Thursday, September 29, 2016

How Feasible are Electric-Powered Cars for Widespread Use?

Potential for widespread electrification of personal vehicle travel in the United States (Abstract, Zachary A. Needell, James McNerney, Michael T. Chang & Jessika E. Trancik, Nature Energy, Aug. 15, 2016)

Also discussed here: Today's electric vehicles can make a dent in climate change: Electric vehicles can meet drivers' needs enough to replace 90 percent of vehicles now on the road (Science Daily, Aug. 15, 2016)

And here: Low-carbon infrastructure strategies for cities (Abstract, C. A. Kennedy, N. Ibrahim & D. Hoornweg, Nature climate change, Mar.16,2014)

Today we review research into the feasibility of widespread use of e-cars for urban transportation. Results indicate that 87% of current needs can easily be met by today’s electric vehicle technology, noting the obstacles that are holding back their full acceptance can or will be overcome. The need to charge batteries can be done overnight or during the day in parking facilities. The relative short driving range can be overcome for driving long distances by utilizing alternatives such as car-sharing with conventional vehicles or by purchasing a second car for those needs. Converting 90% of today’s vehicles to electric power would reduce greenhouse gas emissions for the USA by 30% - or more if power came from utilities with lower carbon fuel use.


Key Quotes:

“the energy requirements of 87% of vehicle-days could be met by an existing, affordable electric vehicle. This percentage is markedly similar across diverse cities, even when per capita gasoline consumption differs significantly.”

Car sharing or other means to serve this small number of high-energy days could play an important role in the electrification and decarbonization of transportation”

Electrification of infrastructure technologies is effective for cities where the carbon intensity of the grid is lower than ~600  tCO2e GWh−1; whereas transportation strategies will differ between low urban density (<~6,000 persons km−2) and high urban density (>~6,000 persons km−2) cities.”

 "The adoption potential of electric vehicles is remarkably similar across cities, from dense urban areas like New York, to sprawling cities like Houston. This goes against the view that electric vehicles -- at least affordable ones, which have limited range -- only really work in dense urban centers,"
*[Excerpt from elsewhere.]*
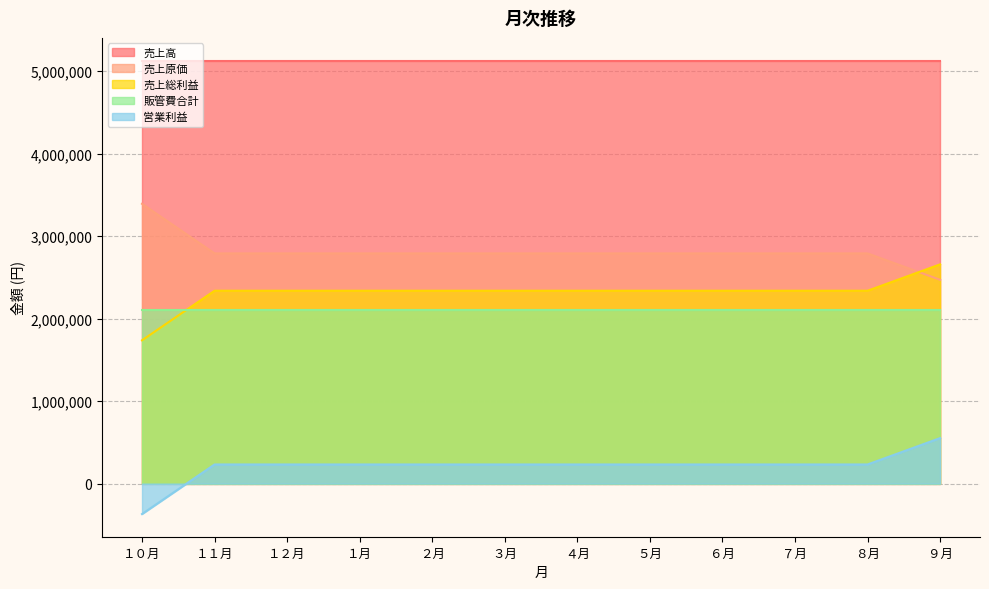

At which label does 営業利益 first exceed 2791095?

１０月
"Roughly 90 percent of the personal vehicles on the road daily could be replaced by a low-cost electric vehicle available on the market today, even if the cars can only charge overnight…this would lead to an approximately 30 percent reduction in emissions from transportation. Deeper emissions cuts would be realized if power plants decarbonize over time."

“For days on which energy consumption is higher, such as for vacations, or days when an intensive need for heating or cooling would sharply curb the EV's distance range, driving needs could be met by using a different car (in a two-car home), or by renting, or using a car-sharing service.”